2001 Sutherland Prize Winner
The Sutherland Prize Committee has voted unanimously
to award this year's Sutherland Prize to Dr. Robert Shoemaker,
University of Sheffield, for his article, "The Decline of Public Insult
in London 1660-1800", which appeared in Past and Present, no.
169, 2000:97-131. This ambitious article makes thorough and technically
knowledgeable use of ecclesiastical court records, correlated with the
experience of other courts, to persuasively argue that the total number
of actions for defamation declined in the course of the eighteenth
century, and that the character and language of the cases that were
prosecuted also changed significantly. It suggests that the decline in
litigation reflected a real decline of public insult and was part of a
broader cultural shift, in which the power and significance of the
spoken insult was being undermined. His is a fresh and exciting
approach to these legal records, exploring them as not only technical
and specific documents (which of course they were) but as also
participants in the cultural and social life of their time. In this
article Dr. Shoemaker has impressively utilized legal records to present
a strong case for a broader transformation of social life.
The Sutherland Prize Committee for the year 2001 was
charged with selecting the best article in English legal history written
in English and published in 2000. The Committee consisted of Robert
Palmer (University of Houston), Christopher Brooks (University of
Durham), Martin Wiener (Rice University), chair.

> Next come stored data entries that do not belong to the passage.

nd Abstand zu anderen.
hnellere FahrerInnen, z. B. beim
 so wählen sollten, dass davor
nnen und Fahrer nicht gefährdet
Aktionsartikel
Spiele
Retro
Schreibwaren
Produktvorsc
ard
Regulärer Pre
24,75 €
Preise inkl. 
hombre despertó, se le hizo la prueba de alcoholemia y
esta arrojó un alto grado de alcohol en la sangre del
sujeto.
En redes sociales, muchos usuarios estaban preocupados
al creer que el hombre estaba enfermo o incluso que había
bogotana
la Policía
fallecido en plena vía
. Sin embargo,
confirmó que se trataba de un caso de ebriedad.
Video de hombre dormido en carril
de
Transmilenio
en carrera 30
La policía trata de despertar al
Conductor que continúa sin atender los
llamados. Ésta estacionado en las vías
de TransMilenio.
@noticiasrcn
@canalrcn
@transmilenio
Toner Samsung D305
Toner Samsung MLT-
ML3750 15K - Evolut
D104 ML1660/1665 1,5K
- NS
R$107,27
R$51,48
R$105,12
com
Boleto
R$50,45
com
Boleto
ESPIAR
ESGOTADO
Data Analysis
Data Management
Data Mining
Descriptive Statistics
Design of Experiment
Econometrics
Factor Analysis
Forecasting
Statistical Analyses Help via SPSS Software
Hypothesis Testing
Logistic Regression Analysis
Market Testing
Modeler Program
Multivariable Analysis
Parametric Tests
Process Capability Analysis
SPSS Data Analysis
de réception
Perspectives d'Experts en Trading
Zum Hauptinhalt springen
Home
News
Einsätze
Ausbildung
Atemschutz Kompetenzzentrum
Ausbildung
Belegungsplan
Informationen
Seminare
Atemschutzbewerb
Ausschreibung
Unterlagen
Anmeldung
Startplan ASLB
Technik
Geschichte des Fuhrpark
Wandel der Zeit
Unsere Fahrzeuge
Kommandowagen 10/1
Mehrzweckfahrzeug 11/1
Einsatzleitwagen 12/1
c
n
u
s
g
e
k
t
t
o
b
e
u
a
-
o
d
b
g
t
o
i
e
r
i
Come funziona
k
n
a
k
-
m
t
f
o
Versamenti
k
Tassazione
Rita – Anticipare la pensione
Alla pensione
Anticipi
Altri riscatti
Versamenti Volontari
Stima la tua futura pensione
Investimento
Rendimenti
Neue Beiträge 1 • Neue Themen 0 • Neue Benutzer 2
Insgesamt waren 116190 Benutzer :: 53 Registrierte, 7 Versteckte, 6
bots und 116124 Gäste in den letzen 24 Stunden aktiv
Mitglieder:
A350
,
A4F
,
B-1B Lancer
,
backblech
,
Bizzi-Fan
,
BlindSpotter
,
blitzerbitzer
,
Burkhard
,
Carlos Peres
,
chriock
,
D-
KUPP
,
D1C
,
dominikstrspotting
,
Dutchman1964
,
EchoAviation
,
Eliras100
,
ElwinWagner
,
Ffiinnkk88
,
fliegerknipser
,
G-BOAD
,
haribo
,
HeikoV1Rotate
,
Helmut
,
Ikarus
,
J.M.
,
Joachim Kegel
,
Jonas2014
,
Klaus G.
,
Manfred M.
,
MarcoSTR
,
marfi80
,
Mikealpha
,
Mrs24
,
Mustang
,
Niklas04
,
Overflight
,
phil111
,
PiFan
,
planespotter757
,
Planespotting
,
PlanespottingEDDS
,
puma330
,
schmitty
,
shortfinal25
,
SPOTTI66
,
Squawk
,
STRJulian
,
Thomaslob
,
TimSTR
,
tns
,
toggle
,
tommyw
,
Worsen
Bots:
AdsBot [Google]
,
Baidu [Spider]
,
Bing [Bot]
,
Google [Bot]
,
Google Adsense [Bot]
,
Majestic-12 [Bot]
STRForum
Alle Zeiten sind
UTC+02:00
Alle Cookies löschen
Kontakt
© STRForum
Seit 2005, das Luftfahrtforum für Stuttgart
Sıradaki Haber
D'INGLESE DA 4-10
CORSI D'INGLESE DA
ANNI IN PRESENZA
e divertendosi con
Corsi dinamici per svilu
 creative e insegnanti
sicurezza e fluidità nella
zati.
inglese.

The Committee wishes to encourage and to regularize
the process of nomination of an article or essay for the Sutherland
Prize. A recommender should send at least one copy of the article to
the chair of the Sutherland Prize Committee. The cut-off date for
nominations is May 1.
2001 Surrency Prize Winner
The Surrency Prize Committee announced awarded the 2001
prize to Professor James Jaffe for his article "Industrial
Arbitration, Equity, and Authority in England, 1800-1850," which
appeared in volume 18 of the Law and History Review. Jaffe examines
the variegated forms of arbitration used in English industrial trades
in the nineteenth century. Through a detailed exploration of the
practices of the mining, pottery, and printing industries, Jaffe
demonstrates how a voluntary system of arbitration as public policy.
Voluntary industrial arbitration not only resolved disputes, but
helped establish working rules for entire trades. Aware of the
importance of arbitration, employers and workers struggled to
implement and control arbitration systems to their own advantage. In
telling this story with clarity, insight, and precision, Jaffe has
brought legal history, social history, and labor history into fruitful
dialogue. Each year the Surrency Prize Committee selects the best
articles in the Law and History Review for that year.